* 作業の指示
下のRork AI Cloudの記事から、「Rork AI Cloudが変えること」を含む言葉で始まり「Watch・Apple TV・Vision Proなど全Appleプラットフォーム向けアプリをビルドできる点が特長だ。」で終わる部分を、一字も変えずに書き写してください。

* 文書の抜粋
┄┄┄┄┄┄┄┄┄┄┄┄┄┄┄┄┄┄┄┄

2026年5月7日、AIモバイルアプリビルダーのRorkが新機能「Rork AI Cloud」を発表した。1つのアプリ内で150以上のAIモデルを使い分けられる仕組みで、動画生成・画像編集・テキストAIなどを用途別に最適なモデルへ切り替えられる。
この記事でわかること:
- Rork AI Cloudで何が変わったか
- どのモデルをどんな用途に使えるか
- Rork Maxとの違い
- 料金プランの概要
これまでのAIアプリビルダーの限界
AIアプリビルダーの多くは、プラットフォーム側が用意した1〜2種類のモデルしか使えなかった。動画生成・画像生成・テキスト処理はそれぞれ得意なモデルが異なるのに、同じ基盤モデルをすべての処理に当てるしかなかった。
結果として、「写真加工は得意だが動画生成は苦手」「テキスト処理は強いが画像は弱い」といったアプリが量産されていた。開発者がモデルを自由に組み合わせたくても、ビルダー側の制約に縛られていた。
Rork AI Cloudが変えること
Rork AI Cloudは、アプリの機能ごとに別モデルを割り当てる「モデルルーティング」を実現する。公式の発表では次のような使い方が例示されている。
- 動画制作アプリ → Kling 3.0
- 写真スタジオアプリ → GPT-Image 2
- AIチューターアプリ → GPT-5.5
- 音声アシスタント → (対応モデルを選択)
1つのプロンプトでほぼどんなAIアプリも生成できる「ワンショット生成」に加え、アプリ内の機能ごとに最適なモデルを組み合わせることが可能になった。Higgsfield(動画生成AI)も対応モデルとして名が挙がっており、映像系アプリの品質向上が見込まれる。
Rork Maxとの違い
従来のRork Maxは、Claude CodeとClaude Opus 4.6を核にSwiftネイティブアプリを生成するプランだった。Mac不要でXcodeを使わずに、iPhone・iPad・Apple Watch・Apple TV・Vision Proなど全Appleプラットフォーム向けアプリをビルドできる点が特長だ。
Rork AI Cloudはその土台を保ちつつ、使用するAIモデルの選択肢をOpenAI・Kling・Higgsfield・その他100以上に広げた形だ。Swift生成エンジンはそのままに、アプリが使うAI機能の部分だけを差し替えられる。

┄┄┄┄┄┄┄┄┄┄┄┄┄┄┄┄┄┄┄┄

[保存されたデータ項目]
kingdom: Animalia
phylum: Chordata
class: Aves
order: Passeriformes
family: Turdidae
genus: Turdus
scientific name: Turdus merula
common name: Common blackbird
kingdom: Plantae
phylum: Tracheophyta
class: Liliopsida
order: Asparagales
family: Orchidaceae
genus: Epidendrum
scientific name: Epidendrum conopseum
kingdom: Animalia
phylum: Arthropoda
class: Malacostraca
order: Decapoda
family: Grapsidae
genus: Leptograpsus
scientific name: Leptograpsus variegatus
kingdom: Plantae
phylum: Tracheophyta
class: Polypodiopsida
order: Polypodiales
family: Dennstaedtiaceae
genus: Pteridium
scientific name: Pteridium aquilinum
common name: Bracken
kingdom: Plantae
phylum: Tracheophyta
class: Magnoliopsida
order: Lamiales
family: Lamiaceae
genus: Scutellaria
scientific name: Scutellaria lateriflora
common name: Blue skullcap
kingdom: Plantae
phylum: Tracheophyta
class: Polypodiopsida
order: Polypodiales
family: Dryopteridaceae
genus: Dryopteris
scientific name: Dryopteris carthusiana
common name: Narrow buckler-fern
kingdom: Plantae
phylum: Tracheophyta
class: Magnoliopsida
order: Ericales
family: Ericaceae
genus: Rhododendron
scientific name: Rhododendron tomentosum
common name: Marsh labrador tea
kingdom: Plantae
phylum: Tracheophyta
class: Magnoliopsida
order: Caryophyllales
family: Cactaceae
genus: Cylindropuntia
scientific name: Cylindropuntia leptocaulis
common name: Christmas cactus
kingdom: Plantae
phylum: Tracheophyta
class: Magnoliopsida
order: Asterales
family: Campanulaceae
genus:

┄┄┄┄┄┄┄┄┄┄┄┄┄┄┄┄┄┄┄┄

* 回答
Rork AI Cloudが変えること
Rork AI Cloudは、アプリの機能ごとに別モデルを割り当てる「モデルルーティング」を実現する。公式の発表では次のような使い方が例示されている。
- 動画制作アプリ → Kling 3.0
- 写真スタジオアプリ → GPT-Image 2
- AIチューターアプリ → GPT-5.5
- 音声アシスタント → (対応モデルを選択)
1つのプロンプトでほぼどんなAIアプリも生成できる「ワンショット生成」に加え、アプリ内の機能ごとに最適なモデルを組み合わせることが可能になった。Higgsfield(動画生成AI)も対応モデルとして名が挙がっており、映像系アプリの品質向上が見込まれる。
Rork Maxとの違い
従来のRork Maxは、Claude CodeとClaude Opus 4.6を核にSwiftネイティブアプリを生成するプランだった。Mac不要でXcodeを使わずに、iPhone・iPad・Apple Watch・Apple TV・Vision Proなど全Appleプラットフォーム向けアプリをビルドできる点が特長だ。